Uno dei quesiti su Meneguzzi è: Perché lui come portavoce? Forse perché per il suo passato era ricattabile? Ercole Orlandi chiarì subito di non essere nella condizione emotiva di “reggere” al peso della comunicazione esterna, ma un mese dopo (intervista al Corriere del 26 luglio 1983) fu lo stesso Meneguzzi a chiarire il suo ruolo e anche qualcosa di più: «Sono stato io a nominare l’avvocato Gennaro Egidio, perché lo ritengo più adatto in questo genere di cose», dichiarò. Egidio, legale che aveva già trattati affari legati ad ambienti ecclesiastici, era considerato molto vicino ai servizi segreti italiani, tanto che a proporlo, secondo quel che si era saputo finora, era stato uno degli agenti del Sisde presenti in casa Orlandi all’indomani della scomparsa. Ma a quale “genere di cose” alludeva Meneguzzi? Lo zio aveva forse contezza già nella primissima fase della partecipazione degli apparati di sicurezza all’operazione compiuta sulla pelle di sua nipote? Di certo papà Ercole, molti anni dopo, in prossimità della morte, dichiarò testualmente in una delle poche interviste concesse (Corriere, 13 maggio 2001) che a rapire sua figlia «erano stati i servizi segreti» Emanuela Orlandi.

La figura di Gangi

Va tenuto conto di un altro fattore sempre legato alla “barba finta”: Giulio Gangi, giovane agente del Sisid morto l’anno scorso, si è presentato due giorni dopo a casa della Orlandi, sostenendo che a causa della sua relazione con L’azione era stata sollecitata dal amicizia di Monica Meneguzzi, che la figlia del giovane Mario ha conosciuto la scorsa estate in un paesino in provincia di Rieti e di cui si è innamorata. Questa conoscenza riguarda anche il padre?
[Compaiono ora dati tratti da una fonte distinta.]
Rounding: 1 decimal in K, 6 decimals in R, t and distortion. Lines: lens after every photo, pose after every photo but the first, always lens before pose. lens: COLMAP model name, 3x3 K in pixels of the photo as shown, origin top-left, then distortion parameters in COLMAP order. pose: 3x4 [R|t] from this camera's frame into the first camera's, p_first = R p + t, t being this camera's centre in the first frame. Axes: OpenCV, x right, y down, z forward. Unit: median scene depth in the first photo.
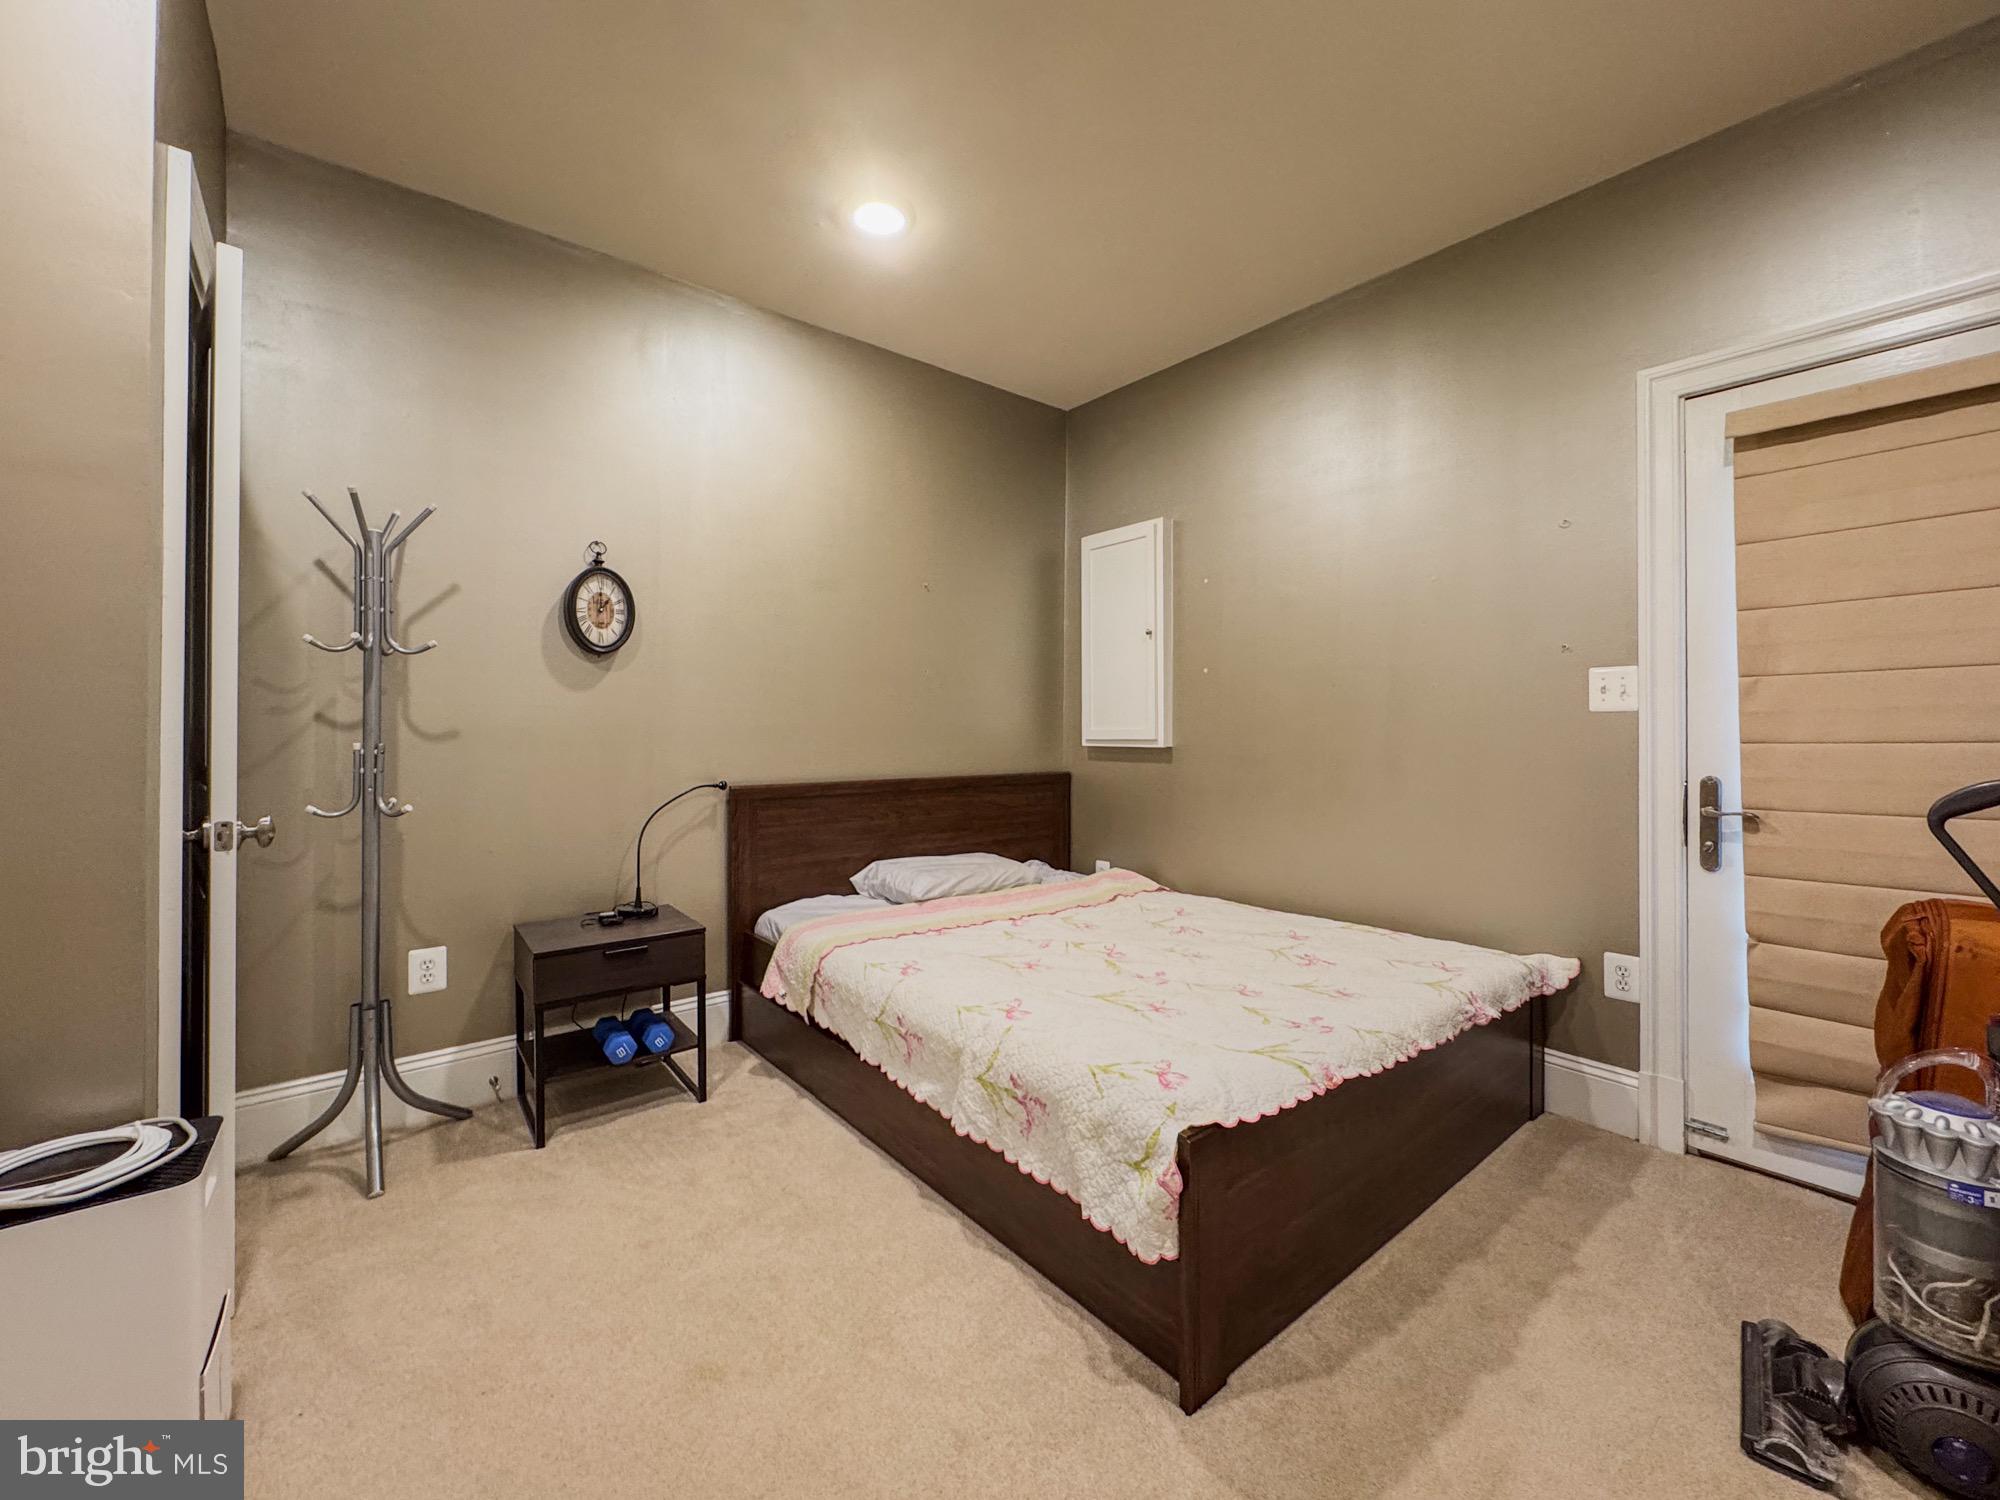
lens RADIAL K [[802.7, 0, 996.5], [0, 802.7, 729.6], [0, 0, 1]] dist [0.003846, 0.000439]
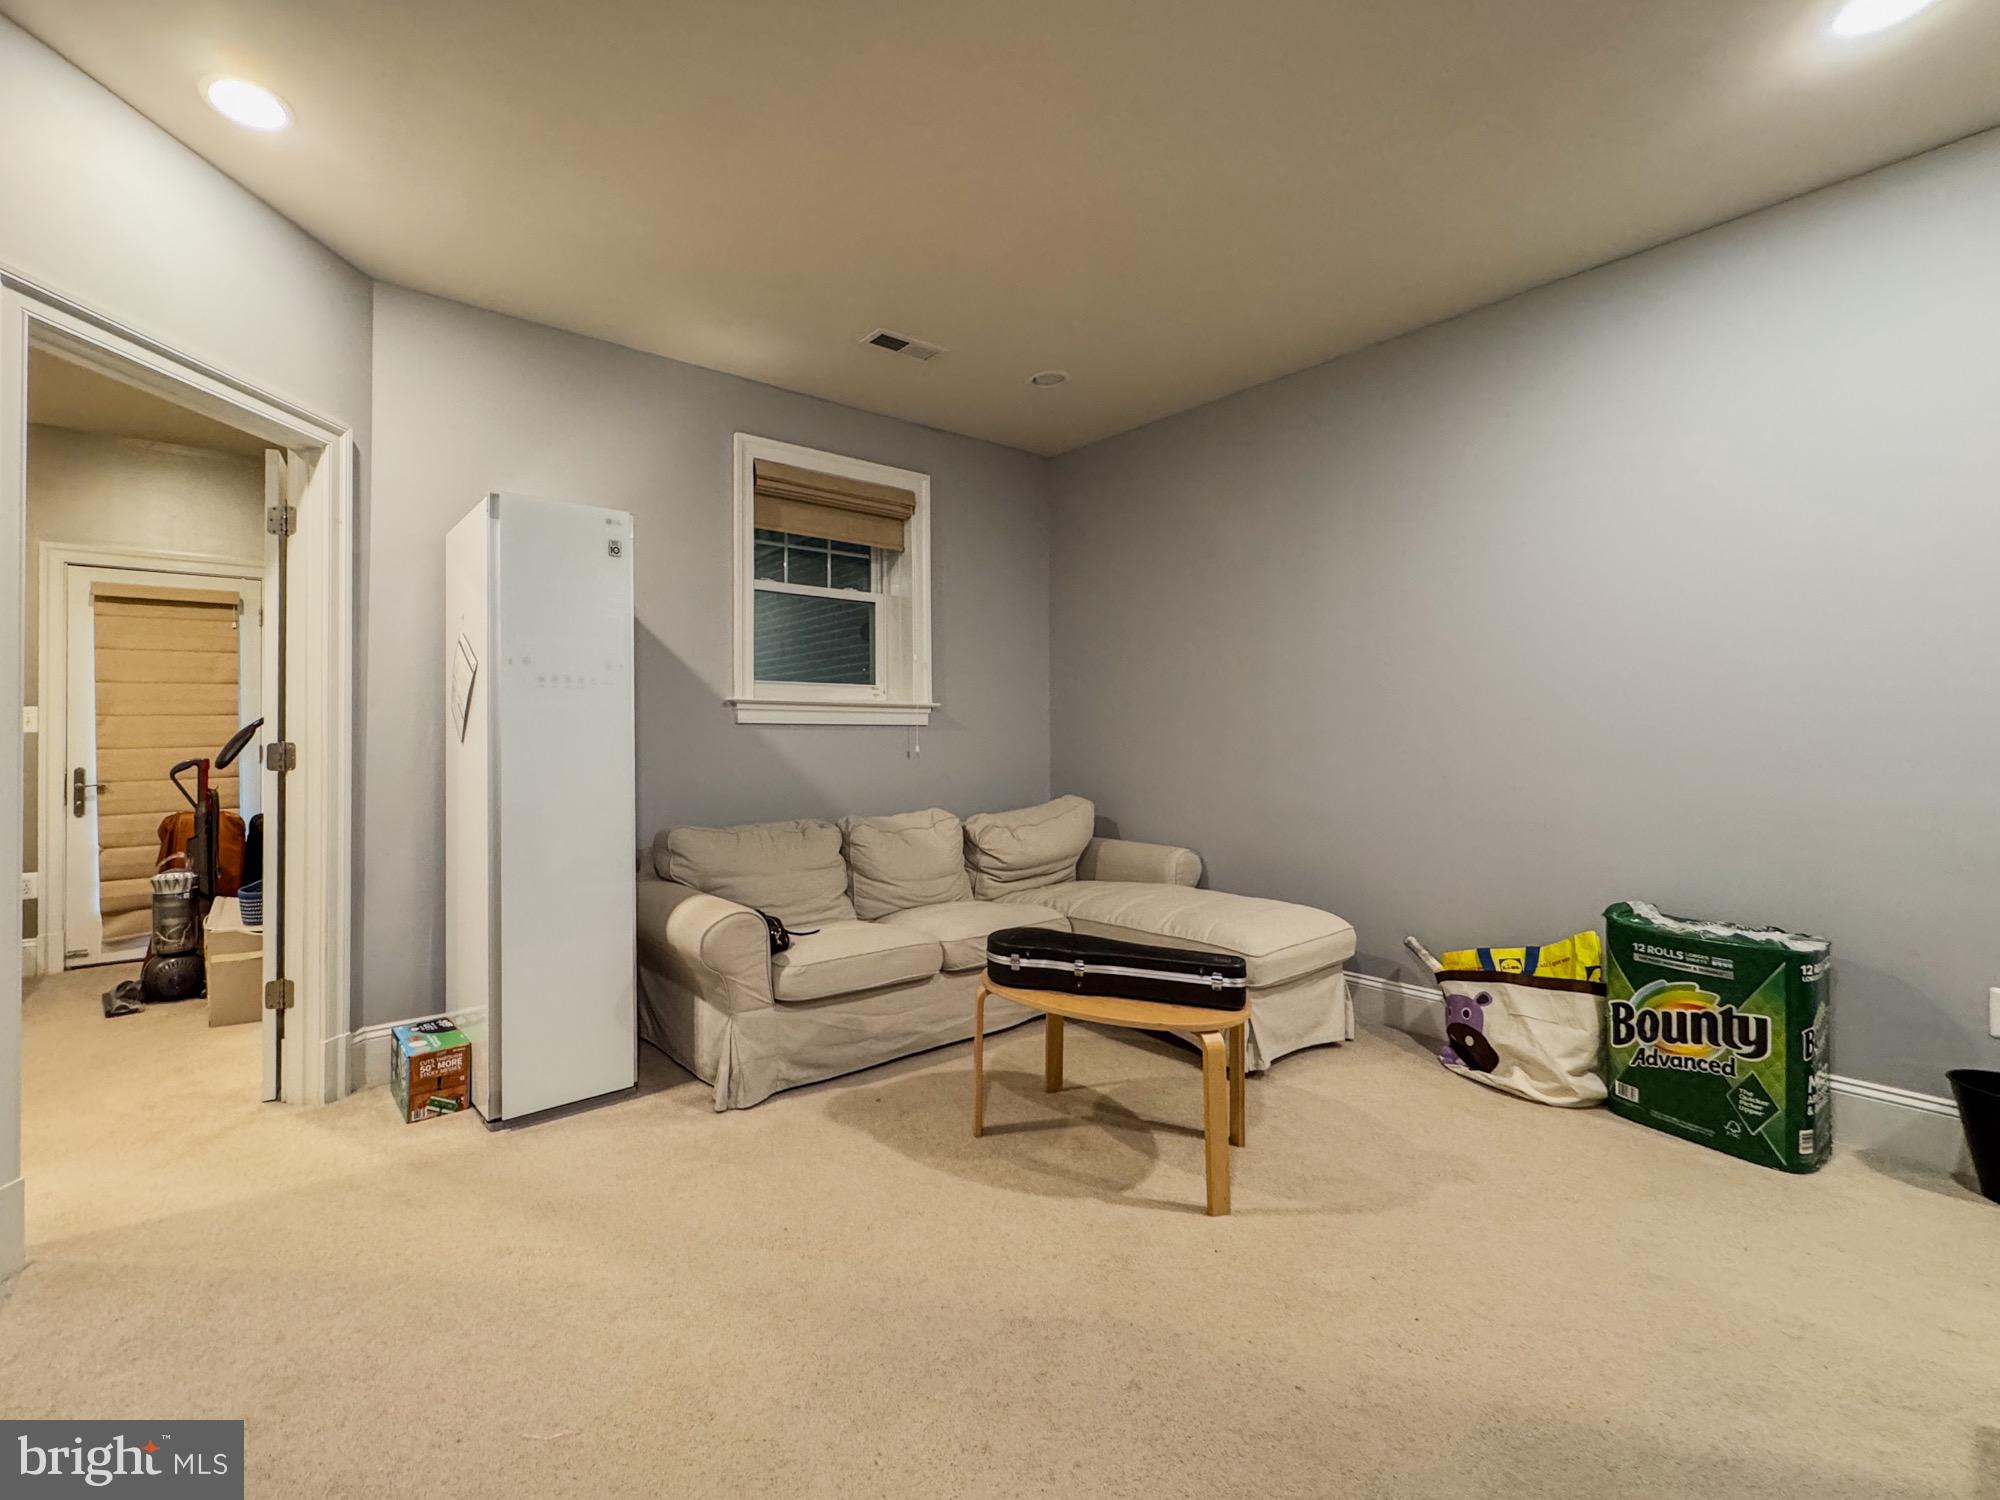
lens RADIAL K [[829.6, 0, 884.8], [0, 829.6, 729.7], [0, 0, 1]] dist [-0.004488, -0.000078]
pose [[0.031883, 0.006813, 0.999468, -1.012751], [-0.000550, 0.999977, -0.006798, -0.017699], [-0.999491, -0.000333, 0.031886, -0.970546]]
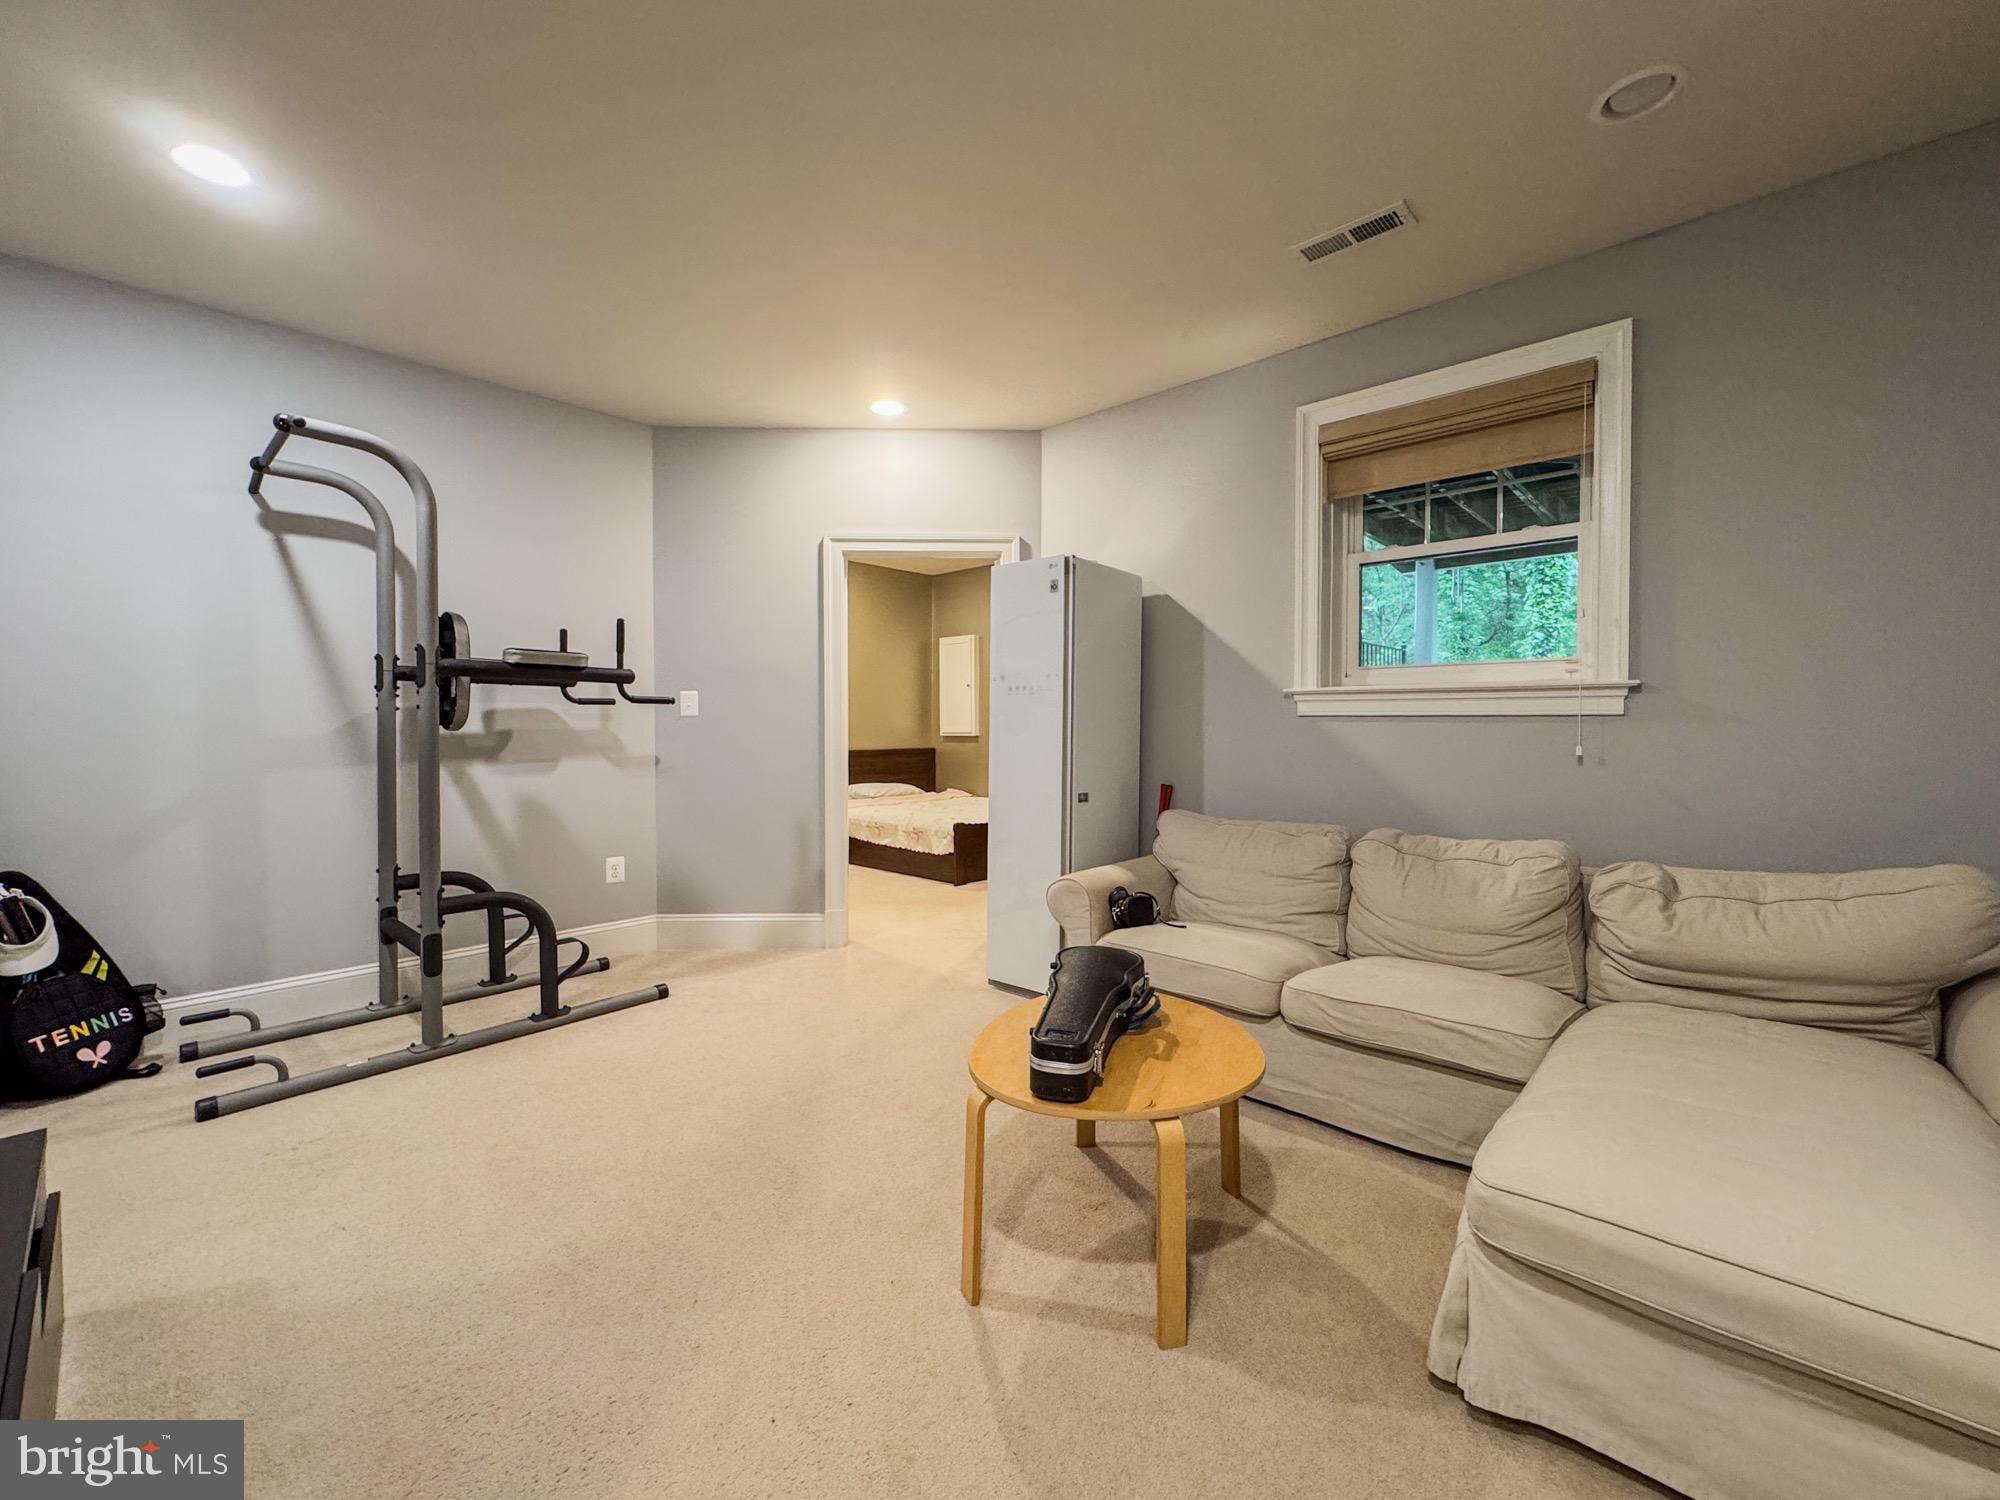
lens RADIAL K [[829.6, 0, 1009.0], [0, 829.6, 734.8], [0, 0, 1]] dist [-0.004488, -0.000078]
pose [[0.986532, -0.001057, 0.163567, -0.129763], [-0.001535, 0.999875, 0.015718, -0.030270], [-0.163563, -0.015758, 0.986407, -2.137262]]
ci sono più. Secondo recenti rivelazioni pervenute all’autrice di questo articolo, nella notte in cui Emanuela non è tornata a casa, la stessa rapitrice ha chiesto di affidare allo zio il suo rapporto con i media e le autorità con uno scopo ben preciso: far sì che la famiglia si prendesse carico dell’accaduto seriamente, che il sequestro è stato “a scopo di estorsione”. In altre parole, seguire subito chi dovrebbe essere l’oratore sarebbe il primo passo di un braccio di ferro con la famiglia che va avanti da più di due anni. E, a questo proposito, un’altra indiscrezione da fonte investigativa che non è stata ancora resa nota: la prima telefonata della famiglia di Orlandi non è stata effettivamente ricevuta il 25 giugno (con “Pierluigi”) Sì, ma la sera del 22, non ai genitori di Emanuela, ma a casa di Meneguzzi.